Regional police pitched during election
Several of Windsor mayoral candidates say they're on board with the possibility of a regional police force after the city's police chief put out the idea earlier this week.
Police Chief Al Frederick said regional policing would increase response times, make policing more efficient and cheaper.
"The benefits are numerous," he said.
This comes after a report written by the Fraser Institute was released on Monday, which ranked the Windsor area the third most inefficient police service in Canada.
Frederick said he is not crunching numbers just yet. He has to wait for direction from the city.
"No, absolutely not. I won't do a lick of work until the decision is made that this is where we want to go."
Some mayoral candidates are already throwing their support behind the idea.
Drew Dikens said if he's elected mayor, he will look at regionalizing many city services, including police services.

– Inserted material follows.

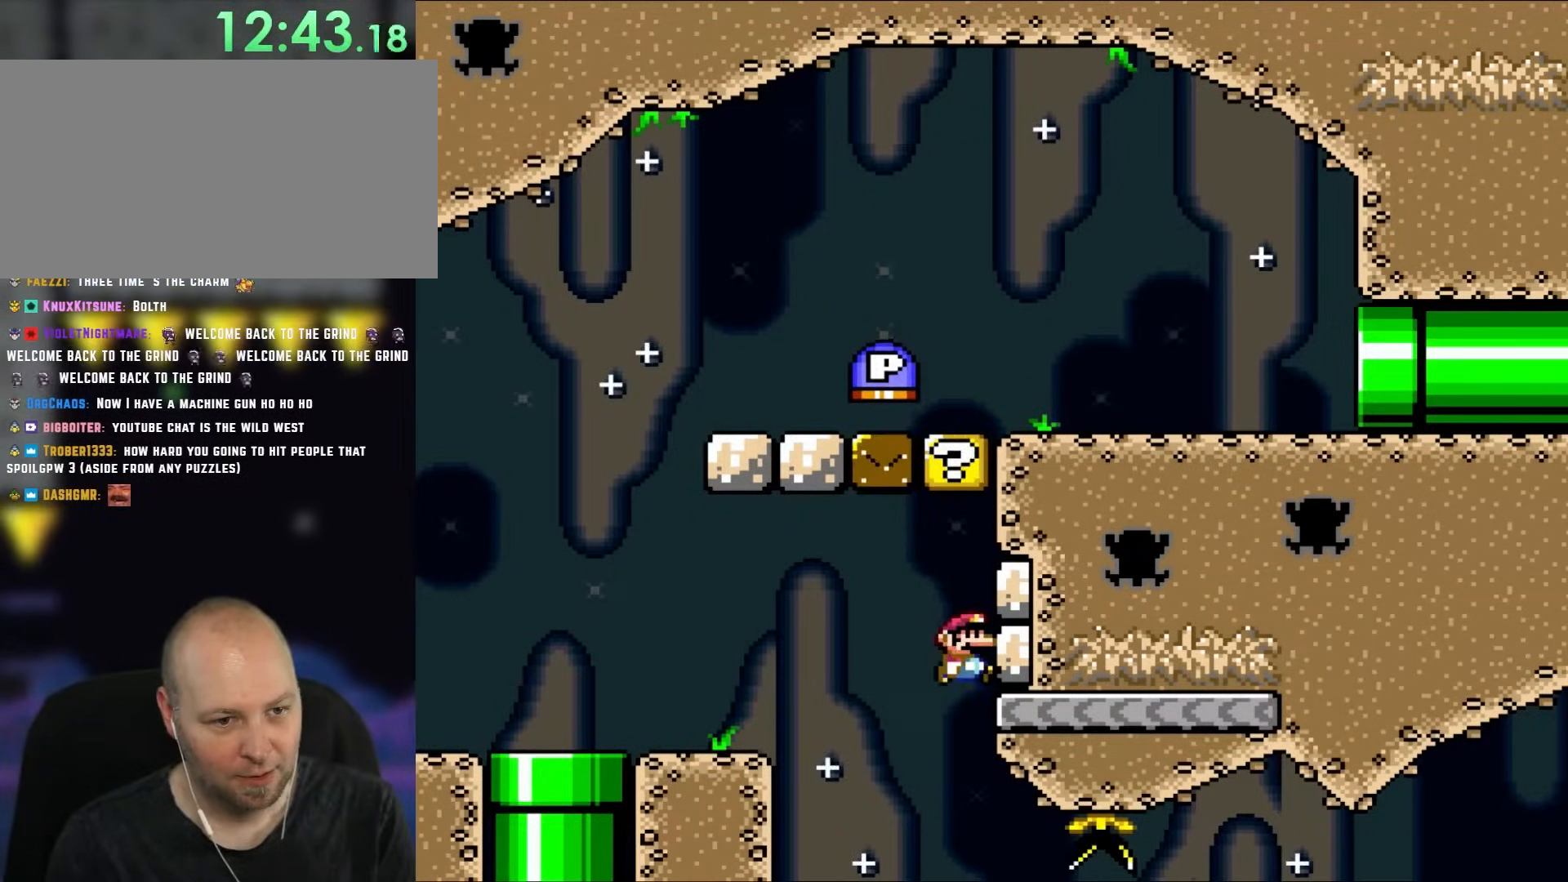
{"buttons": ["B", "Y", "DPAD_LEFT"], "events": [[17, "B", "up"], [133, "B", "down"], [133, "DPAD_RIGHT", "up"], [250, "DPAD_LEFT", "down"]]}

"The sooner we can have that conversation, the better off we would be as a region and as a community," said Dilkens. "I really think it's really important that we sit down, we get all the stakeholders around the table."
Mayoral candidate John Millson said he'd need to do more research to make sure a regional police service is the best option for Windsor.
"I agree that there are benefits and advantages to a unified approach to services like policing," he said.
"I respect the chief's view on this. Moving to a regionalized policing model would require agreement from all regional police services. Before committing to this, I will hear each of their perspectives—including the potential challenges and opportunities. My priority would be to ensure that front line officers roles are always well resourced. I will not compromise the safety of Windsor residents," Millson said.
Tecumseh's Mayor Gary McNamara said he's opposed to the idea.